__Information__:

━━━━━━━━━━

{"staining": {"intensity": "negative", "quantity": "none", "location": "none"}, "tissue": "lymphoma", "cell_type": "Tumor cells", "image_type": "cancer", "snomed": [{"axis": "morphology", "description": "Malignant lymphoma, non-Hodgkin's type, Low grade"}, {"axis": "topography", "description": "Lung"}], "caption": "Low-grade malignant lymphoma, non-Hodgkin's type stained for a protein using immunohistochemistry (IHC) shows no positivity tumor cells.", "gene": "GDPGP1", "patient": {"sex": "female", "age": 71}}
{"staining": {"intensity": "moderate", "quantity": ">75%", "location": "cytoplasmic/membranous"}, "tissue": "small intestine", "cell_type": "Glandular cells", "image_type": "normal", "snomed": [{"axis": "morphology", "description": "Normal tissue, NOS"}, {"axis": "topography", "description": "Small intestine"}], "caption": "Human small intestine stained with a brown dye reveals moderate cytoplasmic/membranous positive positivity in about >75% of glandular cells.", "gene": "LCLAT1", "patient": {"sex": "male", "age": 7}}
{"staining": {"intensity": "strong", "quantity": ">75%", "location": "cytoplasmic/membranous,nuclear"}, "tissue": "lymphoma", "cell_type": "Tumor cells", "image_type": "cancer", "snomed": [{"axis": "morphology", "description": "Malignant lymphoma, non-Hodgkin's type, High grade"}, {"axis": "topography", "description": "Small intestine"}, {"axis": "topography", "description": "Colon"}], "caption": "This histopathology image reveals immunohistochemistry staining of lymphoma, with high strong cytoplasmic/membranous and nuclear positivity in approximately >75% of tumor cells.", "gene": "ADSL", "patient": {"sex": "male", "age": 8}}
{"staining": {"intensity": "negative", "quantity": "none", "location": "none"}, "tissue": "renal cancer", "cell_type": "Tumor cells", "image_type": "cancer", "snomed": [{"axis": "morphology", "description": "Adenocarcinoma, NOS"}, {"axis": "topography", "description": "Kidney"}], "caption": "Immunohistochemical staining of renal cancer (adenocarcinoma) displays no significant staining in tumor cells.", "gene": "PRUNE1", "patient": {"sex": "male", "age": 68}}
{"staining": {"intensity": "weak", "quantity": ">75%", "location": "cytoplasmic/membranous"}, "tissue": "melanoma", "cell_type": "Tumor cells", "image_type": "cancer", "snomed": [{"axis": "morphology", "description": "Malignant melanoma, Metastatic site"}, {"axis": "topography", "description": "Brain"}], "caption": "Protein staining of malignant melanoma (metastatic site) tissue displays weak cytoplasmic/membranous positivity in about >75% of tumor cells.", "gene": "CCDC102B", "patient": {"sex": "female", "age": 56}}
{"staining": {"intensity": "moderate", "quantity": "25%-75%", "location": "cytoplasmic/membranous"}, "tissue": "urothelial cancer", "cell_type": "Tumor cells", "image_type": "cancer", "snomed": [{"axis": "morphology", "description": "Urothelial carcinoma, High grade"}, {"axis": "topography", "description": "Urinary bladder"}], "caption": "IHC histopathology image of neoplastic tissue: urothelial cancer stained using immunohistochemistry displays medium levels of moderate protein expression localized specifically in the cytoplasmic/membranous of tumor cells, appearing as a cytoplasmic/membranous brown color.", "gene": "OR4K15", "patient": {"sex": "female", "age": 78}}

━━━━━━━━━━

__Work item__:
The entries above must each be repeated exactly.

__Solution to this exercise__:
{"staining": {"intensity": "negative", "quantity": "none", "location": "none"}, "tissue": "lymphoma", "cell_type": "Tumor cells", "image_type": "cancer", "snomed": [{"axis": "morphology", "description": "Malignant lymphoma, non-Hodgkin's type, Low grade"}, {"axis": "topography", "description": "Lung"}], "caption": "Low-grade malignant lymphoma, non-Hodgkin's type stained for a protein using immunohistochemistry (IHC) shows no positivity tumor cells.", "gene": "GDPGP1", "patient": {"sex": "female", "age": 71}}
{"staining": {"intensity": "moderate", "quantity": ">75%", "location": "cytoplasmic/membranous"}, "tissue": "small intestine", "cell_type": "Glandular cells", "image_type": "normal", "snomed": [{"axis": "morphology", "description": "Normal tissue, NOS"}, {"axis": "topography", "description": "Small intestine"}], "caption": "Human small intestine stained with a brown dye reveals moderate cytoplasmic/membranous positive positivity in about >75% of glandular cells.", "gene": "LCLAT1", "patient": {"sex": "male", "age": 7}}
{"staining": {"intensity": "strong", "quantity": ">75%", "location": "cytoplasmic/membranous,nuclear"}, "tissue": "lymphoma", "cell_type": "Tumor cells", "image_type": "cancer", "snomed": [{"axis": "morphology", "description": "Malignant lymphoma, non-Hodgkin's type, High grade"}, {"axis": "topography", "description": "Small intestine"}, {"axis": "topography", "description": "Colon"}], "caption": "This histopathology image reveals immunohistochemistry staining of lymphoma, with high strong cytoplasmic/membranous and nuclear positivity in approximately >75% of tumor cells.", "gene": "ADSL", "patient": {"sex": "male", "age": 8}}
{"staining": {"intensity": "negative", "quantity": "none", "location": "none"}, "tissue": "renal cancer", "cell_type": "Tumor cells", "image_type": "cancer", "snomed": [{"axis": "morphology", "description": "Adenocarcinoma, NOS"}, {"axis": "topography", "description": "Kidney"}], "caption": "Immunohistochemical staining of renal cancer (adenocarcinoma) displays no significant staining in tumor cells.", "gene": "PRUNE1", "patient": {"sex": "male", "age": 68}}
{"staining": {"intensity": "weak", "quantity": ">75%", "location": "cytoplasmic/membranous"}, "tissue": "melanoma", "cell_type": "Tumor cells", "image_type": "cancer", "snomed": [{"axis": "morphology", "description": "Malignant melanoma, Metastatic site"}, {"axis": "topography", "description": "Brain"}], "caption": "Protein staining of malignant melanoma (metastatic site) tissue displays weak cytoplasmic/membranous positivity in about >75% of tumor cells.", "gene": "CCDC102B", "patient": {"sex": "female", "age": 56}}
{"staining": {"intensity": "moderate", "quantity": "25%-75%", "location": "cytoplasmic/membranous"}, "tissue": "urothelial cancer", "cell_type": "Tumor cells", "image_type": "cancer", "snomed": [{"axis": "morphology", "description": "Urothelial carcinoma, High grade"}, {"axis": "topography", "description": "Urinary bladder"}], "caption": "IHC histopathology image of neoplastic tissue: urothelial cancer stained using immunohistochemistry displays medium levels of moderate protein expression localized specifically in the cytoplasmic/membranous of tumor cells, appearing as a cytoplasmic/membranous brown color.", "gene": "OR4K15", "patient": {"sex": "female", "age": 78}}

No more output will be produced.